Redistribution entails a further harvest of the tall poppies, taking what the remnant have so far managed to salvage and adding it to the bonfire of our masters’ vanities. So great are the obligations, however, that even the most swingeing taxation, even the most relentless confiscation, will not yield enough to settle the accounts, so this, too, will prove futile in the end.

By Repression we mean that all pretence at maintaining a market will be abandoned. Increasingly Scarce resources will be allocated not according to price, but by political favour. The ration book will replace the auction house, the commissar will be always right, not the customer, and the border will become a prison wall.

Redenomination means the debt may be repaid in name, but not in substance. This is the Weimar way, the shameless resort to the wheelbarrow as a getaway car for the robbers-in-office whom we elect.

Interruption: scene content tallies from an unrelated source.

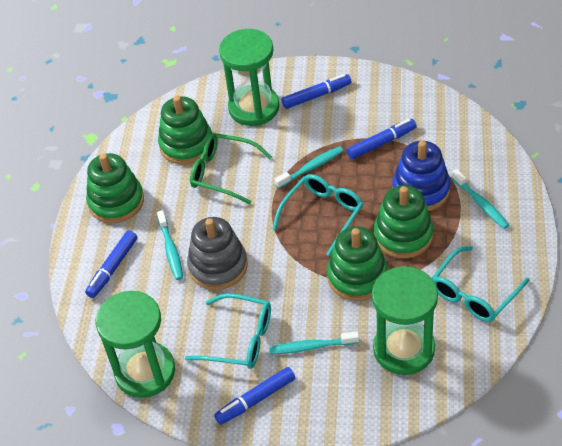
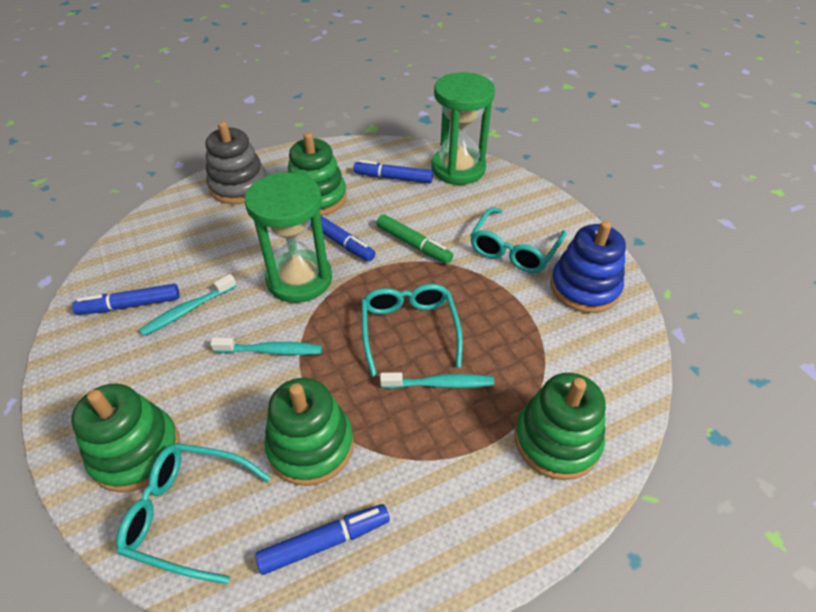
green glasses: [190,133,272,204] = 1 -> none = 0
green hourglass: [96,291,175,398] [219,29,280,126] [372,266,438,375] = 3 -> [245,172,332,303] [431,72,495,185] = 2
green marker: none = 0 -> [376,214,453,264] = 1
turquoise toothbrush: [157,210,183,280] [269,331,359,354] [274,146,344,189] [451,169,509,229] = 4 -> [139,274,237,336] [210,337,322,355] [380,372,494,389] = 3

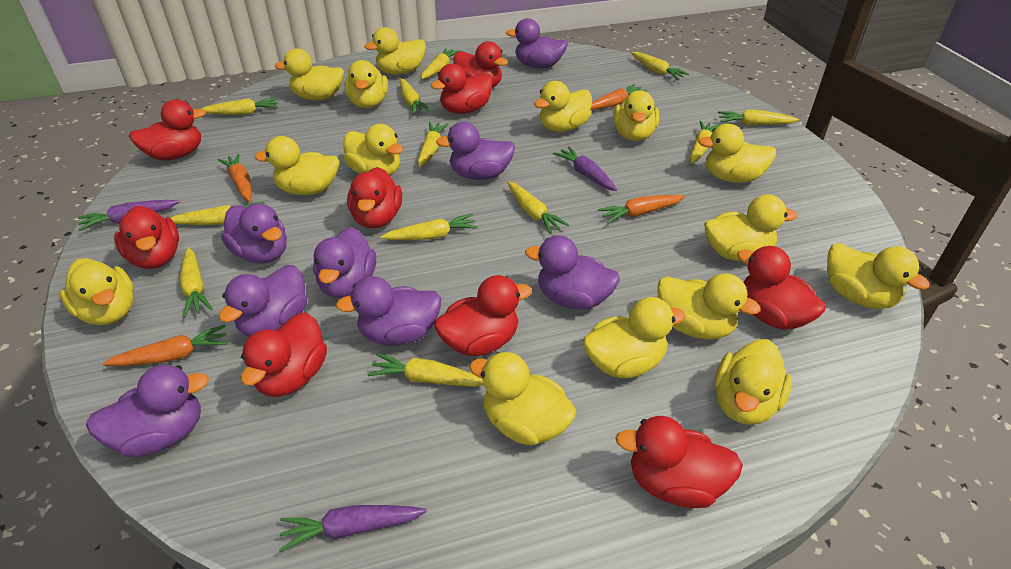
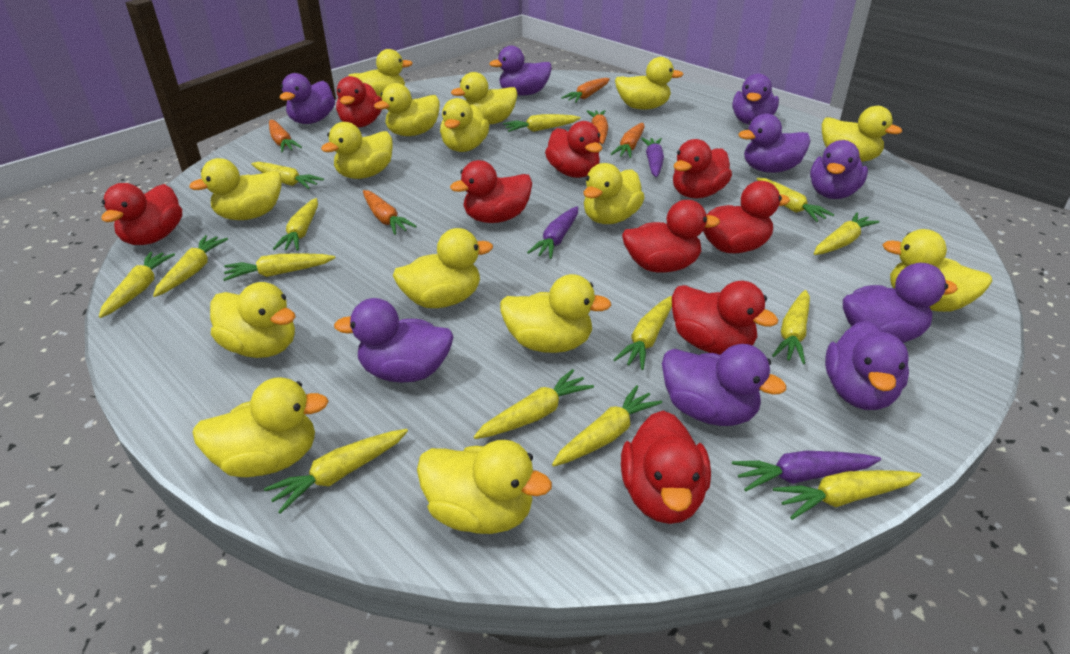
orange carrot: [103,324,228,366] [218,154,251,202] [590,84,647,110] [598,195,685,223] = 4 -> [269,120,302,153] [363,190,417,235] [561,78,610,103] [587,110,608,144] [611,123,645,158] = 5
purple duck: [86,365,209,457] [219,265,307,337] [221,203,287,263] [313,227,376,298] [336,276,442,346] [436,122,515,180] [506,18,568,69] [525,235,620,310] = 8 -> [280,73,335,124] [334,298,453,383] [489,46,552,95] [662,344,786,426] [732,73,779,125] [738,113,810,173] [810,140,868,199] [825,320,909,410] [843,263,958,343] = 9
yellow carrot: [171,202,265,225] [180,247,213,318] [202,98,278,115] [367,353,484,387] [380,214,478,240] [400,79,431,115] [418,122,448,168] [421,48,457,79] [507,182,569,234] [631,52,689,80] [690,121,720,164] [718,110,799,125] = 12 -> [99,252,175,318] [153,235,228,297] [223,253,335,281] [251,162,324,189] [264,429,408,514] [273,198,318,251] [474,369,594,439] [503,114,581,132] [552,385,662,467] [613,296,672,370] [757,178,834,222] [772,290,810,364] [773,470,921,520] [814,213,879,255] = 14

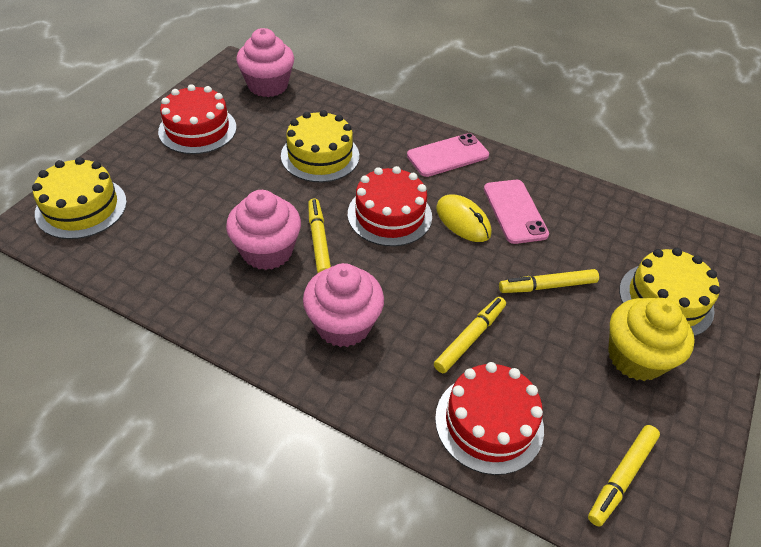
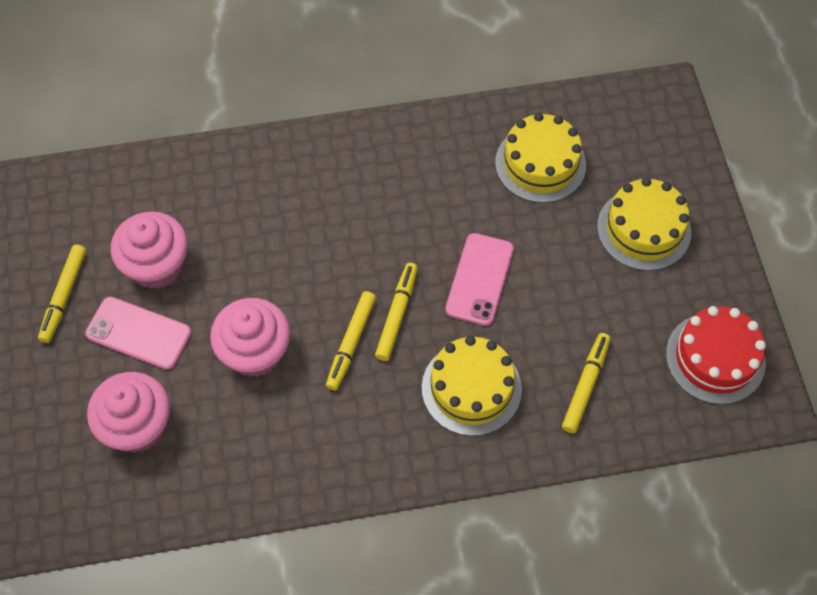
red cake: [158,84,237,154] [348,166,432,246] [435,362,544,475] = 3 -> [666,306,766,405] = 1
yellow cupcake: [608,298,695,381] = 1 -> none = 0
yellow mouse: [436,195,491,242] = 1 -> none = 0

The common factor binding each of these is that they imply a future struggle over who will bear the costs and a battle to determine how long the subsidized can continue to guzzle hungrily at the table of the surcharged.

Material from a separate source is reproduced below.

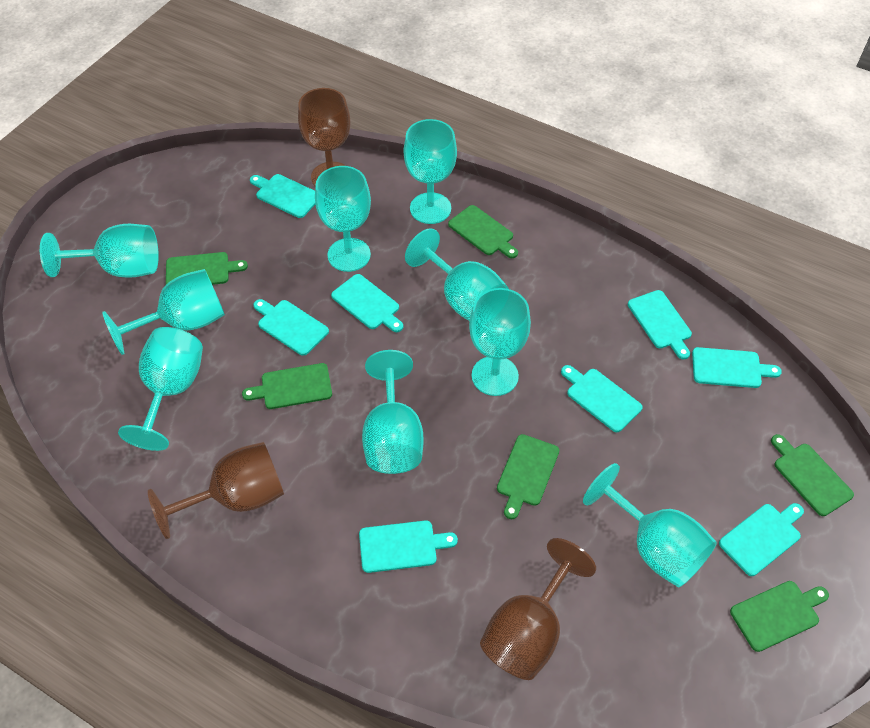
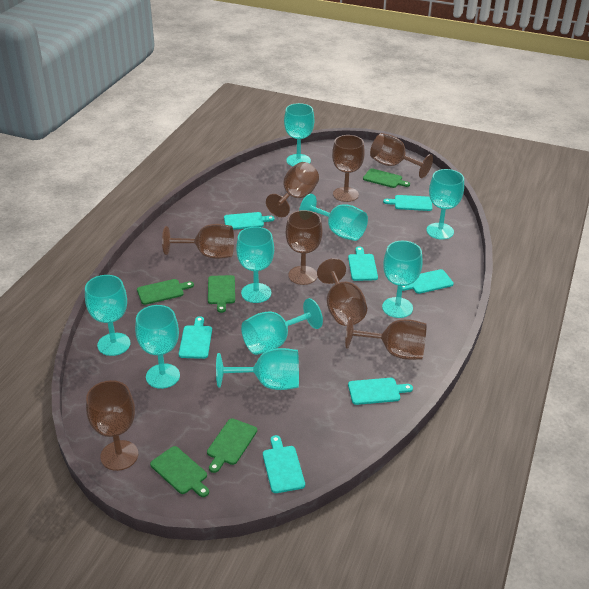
brown goblet: [148,442,284,539] [298,88,351,186] [480,538,596,680] = 3 -> [86,380,138,471] [162,224,234,259] [266,162,319,217] [286,210,322,285] [317,258,367,326] [332,135,365,202] [345,316,427,360] [370,133,433,178] = 8
green cutting board: [166,252,248,285] [242,363,332,409] [448,205,518,258] [497,434,559,519] [730,581,829,652] [771,434,854,516] = 6 -> [137,279,194,305] [150,446,209,497] [207,418,257,473] [208,275,235,313] [363,168,410,188] = 5
turquoise cutting board: [250,174,315,218] [253,299,329,356] [331,274,403,332] [359,520,458,573] [561,365,643,432] [628,290,692,359] [692,347,782,388] [719,503,804,576] = 8 -> [179,316,212,359] [224,212,275,230] [263,435,305,493] [348,246,378,281] [348,378,413,405] [383,195,432,211] [402,269,454,294] = 7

Now that the camouflage of postponement by further borrowing has been largely stripped away, this has become an urgent question – one whose resolution will affect us all most deeply.

Hence, this is a time that calls for the maximum of adaptability, as well as for a considerable display of both intellectual conviction and moral courage. If we do not have it within ourselves to do, we need to enlist the aid of men – entrepreneurial men, clear-thinking men, men of unflinching resolve – who will seek out opportunities to thrive even amid the wreck of the state and who will find safe havens for our capital regardless of the destructive death throes of Leviathan itself.

If we can persuade such men to look after our material fortunes, we can steel ourselves to face the many other challenges we will doubtless confront, secure in the knowledge that, whatever else these uncertain times may bring, we may yet be spared the worst of the coming recognition of the widespread, societal impoverishment to which the utter abnegation of classic, Manchester liberalism has reduced us.

As I mentioned at the start, the speech I gave six years ago was entitled, ‘Hannibal ad Portas’ in allusion to the admonition made by Roman matrons to their naughty children that, if they did not behave, the foreign bogeyman would take them.

But if Hannibal knocks again, perhaps we should welcome his approach, not fear it and by analogy, perhaps we, too, should embrace our own coming crisis as a rare, precious chance to make things better.

After all, the Romans were plunderers and extortioners on a truly grand scale – and, on that score, have been admired and emulated by power-worshippers and oppressors ever since. For all its specious majesty, Rome, at root, was nothing but a vast, highly-organized, Mafia state which reached its baneful zenith once it had ‘created a desert and given it the lying name of Peace’ in all the fertile lands and amongst all the sophisticated peoples within reach of its hordes of legionary killers.

Carthage, by contrast, was built largely on the gains from peaceful trade by a race – the Phoenicians – which, for a millennium or more, had been renowned for its commercial acumen and enterprising outlook, all along the Middle Sea and out into the terrifying deeps of the Ocean itself.

That reputation, that record of sustained success, strongly hints that, for all the supercilious Roman jeers about ‘Punic treachery’, the Carthaginians knew how to keep their bargains and how to give their many diverse customers mostly what they wanted at a price they were happy enough to pay

So let us not be fooled by fact that Hannibal’s name was taken in vain by the snarling creatures of a jackal-empire who enslaved a world, yet maintained they had never fought an aggressive war.

Perhaps history would have been changed very much for the better if, rather than barring the city gates in his face, the Romans had flung them wide open, and invited the head of the venerable House of Barca to step inside and give them a lesson in business management and accounting principles instead.